La digitalización como arma de destrucción masiva
El mundo empresarial vive en un frenesí digital al que se suman organizaciones sociales de todo tipo. O eres digital, a lo que se añade agile, en su versión anglosajona, o eres una antigualla casposa.
Se trata de una moda que hay que sobrellevar con buen humor y ciertas dosis de escepticismo sensato para no despistarse de lo realmente importante, que en el caso de las empresas son sus empleados y sus clientes, y después los accionistas; por este orden, ya que invertirlo afecta negativamente a la ecología de las empresas y, por ende, a su cuenta de resultados, que es justamente el resultado de decisiones previas.
La digitalización o la transformación digital de las empresas, como todo lo que se toma como una obligación, es algo no deseable con efectos perversos como igualar por un rasero el modo de competir o acopiar y gestionar la información de modo uniforme. Asimismo, supone buscar eficiencias (léase despidos) sin discriminar el músculo de la grasa o esgrimirla como una fuente de valor para el cliente, cuando en realidad, disuelve el verdadero servicio, que sólo lo puede prestar cabalmente otro ser humano. Esa es la digitalización perversa que “comoditiza” e idiotiza, pues conduce a las empresas rápida y ágilmente al mismo sitio.
Como en el caso del colesterol, existe también la digitalización buena, la que ofrece oportunidades de mejora; que es la que se sabe un medio para fines más importantes, que es consciente de que se agota en lo cuantificable, que es lo único traducible a unos y ceros y que no captura lo intangible ni promueve la creatividad. La transformación digital es tan necesaria como insuficiente, permite a las organizaciones estar en forma para correr la carrera de la competencia, pero no alcanza a ser la fuente duradera y fructífera de la competitividad.
La digitalización usada perversamente ignora que a los resultados les pasa como a la felicidad: si se entrona como meta de las acciones humanas, se hace esquiva y sólo se alcanzan sucedáneos, algunos poderosos, que satisfacen mucho, pero sólo hoy. Dirigir una empresa con incentivos que concentran las acciones intensamente en el corto plazo tiene consecuencias más allá, que en realidad siempre es más acá.
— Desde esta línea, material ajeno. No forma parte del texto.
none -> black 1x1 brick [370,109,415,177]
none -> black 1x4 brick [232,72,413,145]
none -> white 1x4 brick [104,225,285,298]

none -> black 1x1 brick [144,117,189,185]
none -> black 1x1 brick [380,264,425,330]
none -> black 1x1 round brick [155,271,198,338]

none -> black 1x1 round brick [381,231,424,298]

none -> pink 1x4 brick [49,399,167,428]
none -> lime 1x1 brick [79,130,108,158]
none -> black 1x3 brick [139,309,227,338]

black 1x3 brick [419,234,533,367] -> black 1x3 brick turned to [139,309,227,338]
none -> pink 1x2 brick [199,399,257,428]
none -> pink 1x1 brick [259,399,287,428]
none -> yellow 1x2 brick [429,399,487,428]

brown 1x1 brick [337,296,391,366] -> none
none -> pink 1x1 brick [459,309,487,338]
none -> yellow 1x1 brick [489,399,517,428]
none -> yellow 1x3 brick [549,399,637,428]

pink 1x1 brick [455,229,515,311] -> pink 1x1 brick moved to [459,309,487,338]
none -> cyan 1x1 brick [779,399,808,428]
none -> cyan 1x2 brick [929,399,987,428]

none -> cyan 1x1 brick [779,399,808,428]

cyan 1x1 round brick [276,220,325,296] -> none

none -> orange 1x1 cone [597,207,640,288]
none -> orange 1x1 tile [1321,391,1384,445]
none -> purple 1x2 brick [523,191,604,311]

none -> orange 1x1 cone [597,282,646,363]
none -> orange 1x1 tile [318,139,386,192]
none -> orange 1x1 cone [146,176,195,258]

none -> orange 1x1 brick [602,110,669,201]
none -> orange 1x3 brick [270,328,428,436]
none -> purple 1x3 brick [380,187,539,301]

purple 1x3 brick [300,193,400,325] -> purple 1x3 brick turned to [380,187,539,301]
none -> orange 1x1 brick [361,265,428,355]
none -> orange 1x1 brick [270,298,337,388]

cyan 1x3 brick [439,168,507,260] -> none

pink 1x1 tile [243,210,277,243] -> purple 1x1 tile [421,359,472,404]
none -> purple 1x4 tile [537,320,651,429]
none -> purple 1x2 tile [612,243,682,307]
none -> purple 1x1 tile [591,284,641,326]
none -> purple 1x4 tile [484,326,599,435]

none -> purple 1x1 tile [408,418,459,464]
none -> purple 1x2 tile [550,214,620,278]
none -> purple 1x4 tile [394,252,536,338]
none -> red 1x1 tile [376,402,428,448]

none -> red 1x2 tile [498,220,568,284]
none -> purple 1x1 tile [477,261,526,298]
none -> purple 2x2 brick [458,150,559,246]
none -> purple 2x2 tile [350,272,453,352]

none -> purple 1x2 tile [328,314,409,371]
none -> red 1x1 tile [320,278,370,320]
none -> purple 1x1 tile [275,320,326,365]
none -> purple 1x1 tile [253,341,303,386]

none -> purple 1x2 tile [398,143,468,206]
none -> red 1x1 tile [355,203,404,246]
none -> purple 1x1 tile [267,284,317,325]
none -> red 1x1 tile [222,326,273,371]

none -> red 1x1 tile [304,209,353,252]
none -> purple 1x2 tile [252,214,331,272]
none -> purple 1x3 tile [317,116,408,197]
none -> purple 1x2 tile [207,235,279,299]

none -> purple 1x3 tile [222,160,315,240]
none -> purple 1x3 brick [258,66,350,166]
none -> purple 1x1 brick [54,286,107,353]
Me viene a la memoria el caso de una entidad financiera, botón de muestra, cuya red está ordenada, se pronuncia “coaccionada”, a la venta a sus clientes particulares de productos y servicios, magníficamente diseñados y digitalizados, que dejan un beneficio inmediato, prioridad omnipresente, que obvia las necesidades reales del cliente. Nadie en esa entidad tiene grandes dudas acerca de que se trata de una mirada miope, que, como diría el castizo, supone pan para hoy, pero no para mañana. En ese caso, la digitalización se presenta como un servicio para el cliente, pero lo que hace es tomar el rábano por las hojas.